In 2009 Astrid began getting more deeply involved in the politics surrounding the DREAM Act after a chance encounter with Senate Majority Leader Harry Reid. From that moment on, she became the unlikely poster child for the DREAM Act in Nevada, where she was one of only a handful of students in the state to reveal her identity and status in the United States. In 2011, Astrid and a small group of dedicated DREAMers and allies formed DREAM Big Vegas, an organization that aims to educate the community about the DREAM Act. Though DREAM Big Vegas is a young organization, it has received national acclaim for its work with DREAMers in Nevada. After Deferred Action was announced, DREAM Big Vegas helped organize workshops and help for DREAMers who were unable to obtain information through other sources. In the future, Astrid aspires to obtain her Bachelors degree from the University of Nevada, Las Vegas, but at present, organizing and helping other students is her highest priority.

 

Andrew Slack
Plenary Panelist

Andrew Slack co-founded the Harry Potter Alliance (HPA).

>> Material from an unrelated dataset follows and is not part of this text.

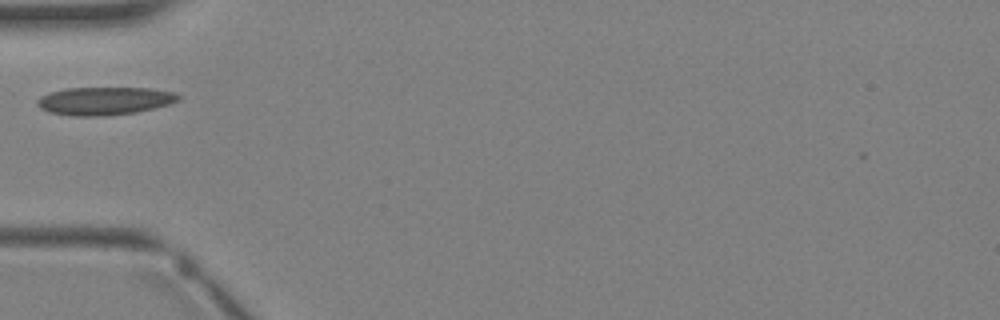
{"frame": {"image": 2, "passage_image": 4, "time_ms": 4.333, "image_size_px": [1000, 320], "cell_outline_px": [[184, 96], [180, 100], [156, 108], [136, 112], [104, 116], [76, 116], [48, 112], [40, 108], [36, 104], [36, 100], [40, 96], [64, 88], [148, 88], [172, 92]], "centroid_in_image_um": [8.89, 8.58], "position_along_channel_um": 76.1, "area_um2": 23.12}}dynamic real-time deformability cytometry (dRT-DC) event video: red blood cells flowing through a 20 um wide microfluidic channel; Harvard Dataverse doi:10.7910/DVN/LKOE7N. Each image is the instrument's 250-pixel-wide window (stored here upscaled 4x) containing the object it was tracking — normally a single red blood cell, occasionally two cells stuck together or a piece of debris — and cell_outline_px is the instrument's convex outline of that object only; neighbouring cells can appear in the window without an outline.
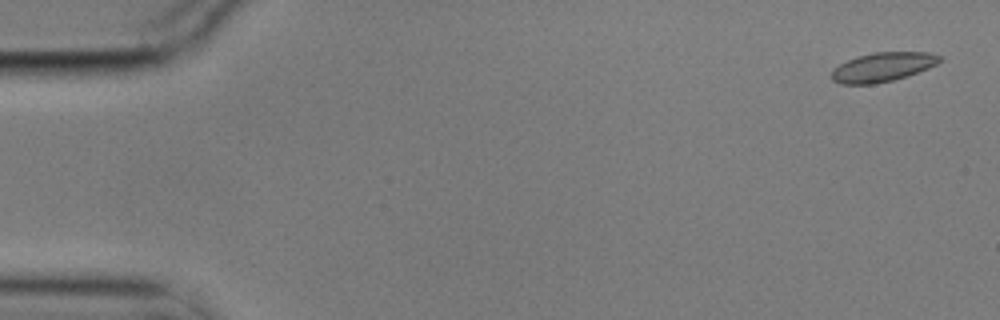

Under his leadership, the HPA has created over 130 chapters internationally, sent five cargo planes to Haiti, built libraries across the world, and continues to advocate for equality, media reform, and human rights.

 
USC's Annenberg School of Communications has called Andrew's approach of cultural acupuncture a "premier model for civic engagement for the 21st century."
 
Andrew is currently taking a leading role in building the Imagine Better Coalition (IBC) which seeks to provide space and support for fan activists from multiple fandoms to work for social change. In addition, the IBC is focusing on writing curriculum that connects popular culture, interdisciplinary fields of knowledge, and civic engagement for connected learning.
 
At the Nobel Peace Prize Forum Andrew has served as keynote speaker and headlined an event with Mohammad Yunus. He's also given talks at TEDx Rome and TEDx Youth. He's been featured by Fast Company, the front cover of Forbes.com, the New York Times, NPR, Al Jazeera, Austrralia's Today Show, and his work has been applauded by JK Rowling in Time Magazine. Andrew has also written for CNN and the LA Times. 
 
In his prior career, Andrew performed comedy at hundreds of colleges and produced three videos that have been seen over 12 million times.